Scientists got a rare surprise when a sperm whale interacted with their ROV underwater robot called Hercules. Researchers with Nautilus Live note that sperm whales rarely interact with ROVs so the photobomb was completely unexpected. The encounter was captured on video as the scientists studied methane bubbles and sampled the water in the Gulf of Mexico off the coast of Louisiana.
In the video, you can watch as the Hercules underwater robot floats 1,962 feet below the Gulf of Mexico waters. As the video rolls you can see a strange gray object enter the screen and disappear. The object then swims around the robot a few times while one researcher ponders what the creature could be, noting, “what the heck is that?” Shortly after, another crew member answers, “We have a sperm whale. Awesome.”
The crew says the sperm whale was highly unexpected as the creatures typically do not interact with underwater robots.

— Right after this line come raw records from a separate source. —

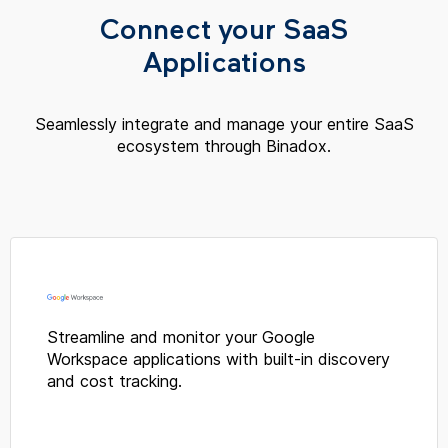
Connect your SaaS
Applications
Seamlessly integrate and manage your entire SaaS
ecosystem through Binadox.
Streamline and monitor your Google
Workspace applications with built-in discovery
and cost tracking.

In fact, it is a very rare occurrence. USA Today notes that the researchers were most concerned with potential damage to the equipment as the whales are rather large in size. However, the scientists say that the whale never bumped into the ROV, but just swam around the unit.
“He spent 15 minutes circling and examining the ROV and was at one point eye-to-eye with the equipment. Shockingly, he didn’t even tap the vehicle.”
The Nautilus crew says this is the first time they have come in contact with a sperm whale and found the interaction exciting. For those interested in the work being done by the Nautilus Live expedition, footage from the ship is streamed 24 hours a day and can be viewed online from anywhere in the world.